In a legal claim filed Wednesday, attorney Christopher Dolan alleged the shooting was an unprovoked attack on an unarmed young man who was in town from Northern California after graduation. 

Although the claim alleges assault, battery and violation of civil rights and seeks compensation, Dolan said the family wants reforms, including video cameras in undercover vehicles to capture officers’ behavior.

The lawyer said that prior to the shooting, Pounds “tailgated and aggressively menaced” the Cadillac from his dark sedan with blacked-out window tinting. 

“Unarmed, Ricky and another passenger exited the Cadillac and approached the sedan, asking — arms extended, palms up — why they were being followed,” Dolan said. 

“Without hitting any lights or siren or identifying himself as a police or rolling down the window, a single shot was fired through the driver’s side tinted window directly into the heart of Ricky,” the lawyer said Wednesday at a news conference outside police headquarters while surrounded by two dozen supporters clad in T-shirts featuring the teen’s face.

Dolan said the shooting was “without justification and in violation of police policy designed to save lives. ... The police must be held accountable in order for these killings to stop.” 

He said Pounds never identified himself as a police officer

“Ricky never knew that he was approaching an officer, never made any threats or contact with the vehicle and was shot for asking why the car was harassing them,” Dolan said.

Ramirez’s mother, Renee Villalobos, cried while addressing the crowd in front of police headquarters, saying, “I will never have my son back.”

“The police sergeant was sitting in an unmarked car, and he decided to kill and shoot my son for no reason at all,” she said. “I want to know why the police officer is not handcuffed and charged for the murder of my son.”

After Ramirez was shot, the other young men fled “in fear for their lives, unaware that the shot was fired by an LAPD officer,” according to the claim.

LAPD units pursued the fleeing Cadillac, according to a release from the department, and eventually handed off to the California Highway Patrol, which stopped the vehicle on the 15 Freeway in San Bernardino County. 

The three occupants of the car were taken into custody without incident, including the driver, 26-year-old Israel Dezama, who was arrested for felony evading, police said.

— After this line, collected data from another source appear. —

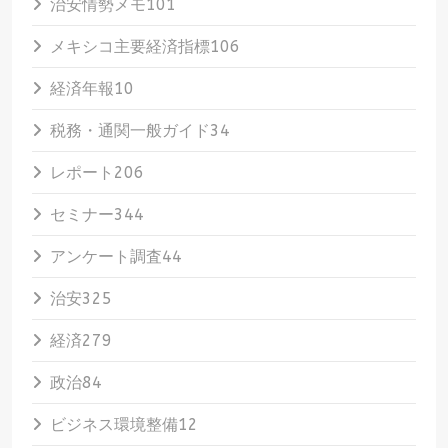
治安情勢メモ
101
メキシコ主要経済指標
106
経済年報
10
税務・通関一般ガイド
34
レポート
206
セミナー
344
アンケート調査
44
治安
325
経済
279
政治
84
ビジネス環境整備
12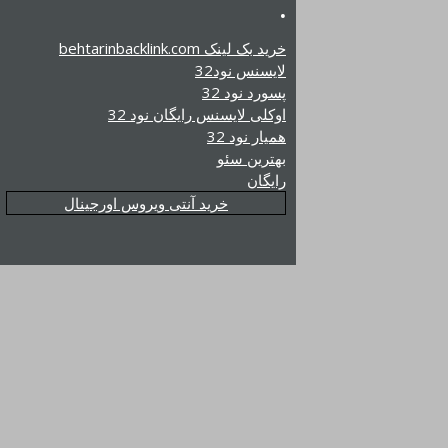
.
خرید بک لینک behtarinbacklink.com
لایسنس نود32
پسورد نود 32
اوکلی لایسنس رایگان نود 32
همیار نود 32
بهترین سئو
رایگان
خرید آنتی ویروس اورجینال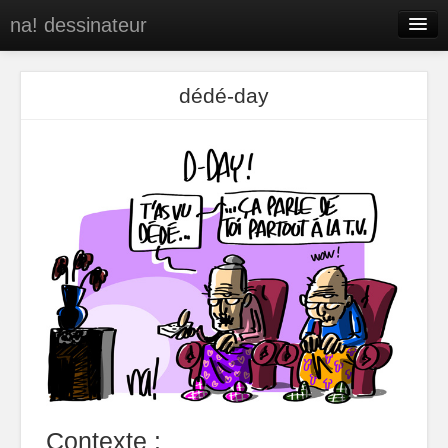
na! dessinateur
Entreprises
dédé-day
Presse
BD
C’est qui na!
Contact
portfolio
Contexte :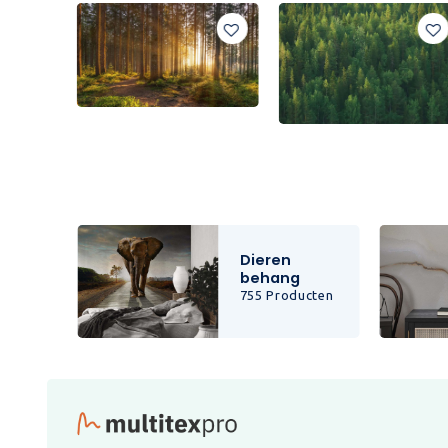
Dieren
behang
cten
755 Producten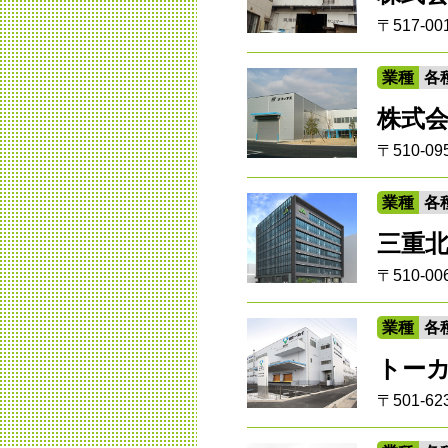
〒517-
業種
各
株式
〒510-
業種
各
三重
〒510-
業種
各
トー
〒501-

The other two occupants were later released from custody. 

“Ricky, my only son, was a good kid, made everybody smile and feel loved. He was at the threshold of his whole life, having just graduated, and the LAPD shot him, causing him to fall through death’s door,” said the teen’s father, Ricardo Ramirez Sr. “Hiding behind tinted glass, without any warning, Ricky was killed. His only crime was being young and of color. This has to stop.”

Ramirez’s father said that said despite police reports, his son “did not have a weapon; he didn’t have a ski mask.” 

Los Angeles police said in a statement that no weapons were recovered.

Ramirez’s family and Dolan have called on Atty. Gen. Rob Bonta, whose office handles fatal police shootings on unarmed persons, to file murder charges against Pounds.